• **Source passage**

>>

I’m delighted to feature the second of two new posts by Steven Robb. Steven also contributed an earlier post providing an overview of Edinburgh’s council housing from 1890 to 1945. He is Deputy Head of Casework for Historic Environment Scotland. With qualifications in building surveying and urban conservation, he has a particular interest in early and interwar social housing in Edinburgh, and how new housing was incorporated within the historic city.
In last week’s post, I concentrated on the main three 1919 Council estates at Gorgie, Wardie and Northfield. In this part, I will look at 1919 Act housing built for Leith and Midlothian, which was inherited and taken forward by Edinburgh in 1920. I will also look at the new homes created from existing buildings, concluding with an assessment of Edinburgh’s approach to the 1919 Act.
Leith and Midlothian
In 1920 Edinburgh absorbed Leith Corporation and several suburban areas within the County of Midlothian, inheriting 1919 Act housing planned by these authorities.
Leith had planned sites for over 200 houses, but by September 1920 had only started three tenements on Ferry Road. Designed by Leith’s Burgh Architect, George Simpson, and judged to be ‘houses of artistic design’, the initial choice of tenements was rare in 1919 housing. A further nine houses were built round the corner in Clark Avenue.
Leith also received, towards the end of 1923, 66 new flats in tenements designed by Campbell. Situated on St Clair Street, off Easter Road, these tenements had two small two-bedroom flats on each landing, and due to Campbell’s space planning and the ‘most rigid economies’ cost only £350 a house, showing how far costs had fallen by this date.
Edinburgh inherited schemes by Midlothian County to build pockets of housing including 48 houses at Longstone, and other modest developments at Corstorphine, Gilmerton and Davidsons Mains. Midlothian engaged the private architect David McCarthy, best known for designing the city’s Veterinarian School. His two storey houses were both plain and small, as Midlothian had argued strongly for the right to build no more than two bedroom houses.
Reconstruction & Conversion
Scotland’s 1919 Housing Act was not only focused on building new homes; there was also a distinct focus on rehabilitating, or reconstructing, buildings for housing. Edinburgh’s overcrowded and decaying Old Town contained a number of many-storeyed historic tenements, several of which were in very poor condition.
Reconstruction works were led directly by the City’s Housing Director (and City Engineer) Campbell. The projects had become favourable after new provisions within the 1919 Act meant acquiring properties for demolition or reconstruction limited owners’ compensation payments to solely the value of the cleared site.
Intended as a cheaper option than newbuild, in many cases the reconstruction could be undertaken at around half the price of new build, with the subsidy often covering all costs.
Old Town tenements in the Cowgate, High Street, West Port, Dumbiedykes and St James were purchased and reconstructed, often with rear additions removed, to provide around 120 small flats. The flats in the centre of town were close to jobs and amenities and proved popular with tenants. Sadly, the legislation later changed so that no part of a retained building could be subject to a housing subsidy, to the great harm of the city’s heritage. Thus, later projects in the interwar period were mainly ‘conservative surgery’ schemes involving selective demolition and rebuilding housing in historicist styles.

<<

• **Exercise objective**
Reproduce the passage of the Edinburgh housing post word for word, starting with "Old Town tenements" and going on through "in historicist styles.".

• **Quiz items based on charts**
>>

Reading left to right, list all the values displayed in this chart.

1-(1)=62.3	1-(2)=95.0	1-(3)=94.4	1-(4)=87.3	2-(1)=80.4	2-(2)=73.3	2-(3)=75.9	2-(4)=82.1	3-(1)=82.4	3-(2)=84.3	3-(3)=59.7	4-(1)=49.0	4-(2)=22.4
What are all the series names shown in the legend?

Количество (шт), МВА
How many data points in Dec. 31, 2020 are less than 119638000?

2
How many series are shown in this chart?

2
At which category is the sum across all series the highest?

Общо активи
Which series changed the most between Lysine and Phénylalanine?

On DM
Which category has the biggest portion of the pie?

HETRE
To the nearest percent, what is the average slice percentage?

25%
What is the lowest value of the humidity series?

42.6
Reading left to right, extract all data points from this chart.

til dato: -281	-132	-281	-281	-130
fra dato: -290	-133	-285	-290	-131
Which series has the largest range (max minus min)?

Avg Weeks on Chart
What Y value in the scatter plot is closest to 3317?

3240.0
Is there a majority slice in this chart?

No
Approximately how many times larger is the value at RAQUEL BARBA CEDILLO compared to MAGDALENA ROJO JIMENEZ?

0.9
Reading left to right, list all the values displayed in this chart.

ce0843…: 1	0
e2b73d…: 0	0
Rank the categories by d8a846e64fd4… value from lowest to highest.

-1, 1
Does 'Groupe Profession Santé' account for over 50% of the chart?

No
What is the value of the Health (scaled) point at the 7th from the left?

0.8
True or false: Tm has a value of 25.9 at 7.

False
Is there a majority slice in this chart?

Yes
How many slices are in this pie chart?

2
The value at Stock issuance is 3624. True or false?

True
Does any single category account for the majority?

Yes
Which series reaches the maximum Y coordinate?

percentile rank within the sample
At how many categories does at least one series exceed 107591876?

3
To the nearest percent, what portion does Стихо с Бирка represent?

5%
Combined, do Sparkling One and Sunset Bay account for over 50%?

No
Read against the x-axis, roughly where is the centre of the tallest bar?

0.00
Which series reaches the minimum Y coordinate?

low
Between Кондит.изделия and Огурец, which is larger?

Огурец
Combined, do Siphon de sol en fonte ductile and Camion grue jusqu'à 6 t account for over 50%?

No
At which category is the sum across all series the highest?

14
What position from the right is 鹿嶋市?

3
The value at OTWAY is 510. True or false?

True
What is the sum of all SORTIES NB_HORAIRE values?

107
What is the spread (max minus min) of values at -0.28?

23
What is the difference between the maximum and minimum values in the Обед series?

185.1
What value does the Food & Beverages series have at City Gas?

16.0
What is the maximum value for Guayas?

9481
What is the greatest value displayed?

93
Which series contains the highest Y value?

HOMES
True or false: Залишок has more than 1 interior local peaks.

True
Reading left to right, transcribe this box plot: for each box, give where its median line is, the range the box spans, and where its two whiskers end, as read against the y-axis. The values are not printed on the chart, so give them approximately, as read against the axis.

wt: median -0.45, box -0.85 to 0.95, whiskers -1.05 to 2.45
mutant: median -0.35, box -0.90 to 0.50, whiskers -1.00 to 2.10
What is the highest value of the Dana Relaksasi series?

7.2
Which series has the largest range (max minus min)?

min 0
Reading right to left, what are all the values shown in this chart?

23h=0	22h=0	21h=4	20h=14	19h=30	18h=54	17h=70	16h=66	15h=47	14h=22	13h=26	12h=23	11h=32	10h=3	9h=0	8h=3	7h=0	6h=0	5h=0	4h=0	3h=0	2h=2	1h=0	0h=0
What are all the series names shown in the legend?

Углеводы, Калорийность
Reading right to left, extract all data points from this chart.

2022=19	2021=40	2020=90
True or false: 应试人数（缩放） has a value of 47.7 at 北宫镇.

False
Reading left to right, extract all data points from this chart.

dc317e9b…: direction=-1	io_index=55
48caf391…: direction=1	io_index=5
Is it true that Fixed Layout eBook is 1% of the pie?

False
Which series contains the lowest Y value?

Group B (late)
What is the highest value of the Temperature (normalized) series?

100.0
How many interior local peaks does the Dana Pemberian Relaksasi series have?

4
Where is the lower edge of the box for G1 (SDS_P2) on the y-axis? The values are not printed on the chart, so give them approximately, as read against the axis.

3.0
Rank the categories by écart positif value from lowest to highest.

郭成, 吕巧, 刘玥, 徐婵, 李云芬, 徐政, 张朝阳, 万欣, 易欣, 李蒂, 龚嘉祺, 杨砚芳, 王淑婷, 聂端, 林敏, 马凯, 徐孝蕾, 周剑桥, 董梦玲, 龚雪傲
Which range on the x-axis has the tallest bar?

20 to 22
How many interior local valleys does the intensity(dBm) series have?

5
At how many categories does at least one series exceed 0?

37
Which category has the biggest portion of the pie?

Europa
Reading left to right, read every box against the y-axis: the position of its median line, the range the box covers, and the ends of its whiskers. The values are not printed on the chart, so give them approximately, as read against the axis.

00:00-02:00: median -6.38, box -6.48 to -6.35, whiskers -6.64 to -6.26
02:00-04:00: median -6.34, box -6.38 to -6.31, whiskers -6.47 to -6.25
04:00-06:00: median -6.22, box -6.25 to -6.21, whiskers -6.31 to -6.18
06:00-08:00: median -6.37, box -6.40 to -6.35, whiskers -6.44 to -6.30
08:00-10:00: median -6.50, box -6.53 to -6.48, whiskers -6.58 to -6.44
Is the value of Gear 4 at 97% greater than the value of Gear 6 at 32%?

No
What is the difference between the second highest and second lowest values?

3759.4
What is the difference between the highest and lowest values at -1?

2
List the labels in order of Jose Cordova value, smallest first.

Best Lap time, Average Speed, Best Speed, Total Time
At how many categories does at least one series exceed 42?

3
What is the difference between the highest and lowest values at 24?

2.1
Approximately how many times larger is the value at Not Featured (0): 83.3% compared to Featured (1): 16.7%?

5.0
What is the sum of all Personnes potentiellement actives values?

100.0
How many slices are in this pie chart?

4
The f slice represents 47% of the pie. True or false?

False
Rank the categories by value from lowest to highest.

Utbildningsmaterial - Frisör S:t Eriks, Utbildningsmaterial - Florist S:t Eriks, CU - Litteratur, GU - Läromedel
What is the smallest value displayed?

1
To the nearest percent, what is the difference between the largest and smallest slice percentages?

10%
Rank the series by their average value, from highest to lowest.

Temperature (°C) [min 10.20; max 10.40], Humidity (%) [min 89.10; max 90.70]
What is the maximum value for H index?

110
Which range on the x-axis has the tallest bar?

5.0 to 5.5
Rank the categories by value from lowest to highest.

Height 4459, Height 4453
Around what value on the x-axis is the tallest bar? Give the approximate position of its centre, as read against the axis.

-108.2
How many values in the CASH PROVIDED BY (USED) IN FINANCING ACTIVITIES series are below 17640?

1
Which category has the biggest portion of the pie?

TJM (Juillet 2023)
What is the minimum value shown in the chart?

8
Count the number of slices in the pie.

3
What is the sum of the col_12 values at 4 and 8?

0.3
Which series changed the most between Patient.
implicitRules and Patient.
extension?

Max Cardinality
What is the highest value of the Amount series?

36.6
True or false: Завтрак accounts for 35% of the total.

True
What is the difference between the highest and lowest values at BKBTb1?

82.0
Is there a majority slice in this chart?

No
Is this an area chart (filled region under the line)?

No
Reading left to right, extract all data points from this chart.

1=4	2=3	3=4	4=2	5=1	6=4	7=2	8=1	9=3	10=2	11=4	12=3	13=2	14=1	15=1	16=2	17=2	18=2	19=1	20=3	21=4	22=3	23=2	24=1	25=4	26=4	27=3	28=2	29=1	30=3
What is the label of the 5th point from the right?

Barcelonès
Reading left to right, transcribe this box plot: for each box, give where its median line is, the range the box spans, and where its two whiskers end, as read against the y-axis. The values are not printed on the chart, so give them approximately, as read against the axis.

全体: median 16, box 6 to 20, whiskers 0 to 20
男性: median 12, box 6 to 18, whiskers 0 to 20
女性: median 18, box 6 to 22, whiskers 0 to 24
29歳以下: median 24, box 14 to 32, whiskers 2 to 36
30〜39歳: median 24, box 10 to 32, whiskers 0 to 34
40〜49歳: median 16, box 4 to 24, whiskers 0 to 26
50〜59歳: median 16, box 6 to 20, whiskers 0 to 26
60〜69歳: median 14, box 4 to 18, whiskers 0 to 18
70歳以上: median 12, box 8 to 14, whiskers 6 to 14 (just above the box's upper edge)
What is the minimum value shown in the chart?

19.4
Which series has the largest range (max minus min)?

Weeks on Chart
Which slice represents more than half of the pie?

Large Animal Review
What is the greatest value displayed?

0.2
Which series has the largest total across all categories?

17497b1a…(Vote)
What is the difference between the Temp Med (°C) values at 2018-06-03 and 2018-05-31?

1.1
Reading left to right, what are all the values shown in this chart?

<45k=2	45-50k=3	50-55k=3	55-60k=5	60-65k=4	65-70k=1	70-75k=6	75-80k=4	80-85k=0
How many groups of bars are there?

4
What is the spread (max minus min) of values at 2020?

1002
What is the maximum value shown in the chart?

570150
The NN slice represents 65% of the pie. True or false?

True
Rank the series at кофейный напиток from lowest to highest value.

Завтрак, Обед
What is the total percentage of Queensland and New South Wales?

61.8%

<<

• **Answer to this task**
Old Town tenements in the Cowgate, High Street, West Port, Dumbiedykes and St James were purchased and reconstructed, often with rear additions removed, to provide around 120 small flats. The flats in the centre of town were close to jobs and amenities and proved popular with tenants. Sadly, the legislation later changed so that no part of a retained building could be subject to a housing subsidy, to the great harm of the city’s heritage. Thus, later projects in the interwar period were mainly ‘conservative surgery’ schemes involving selective demolition and rebuilding housing in historicist styles.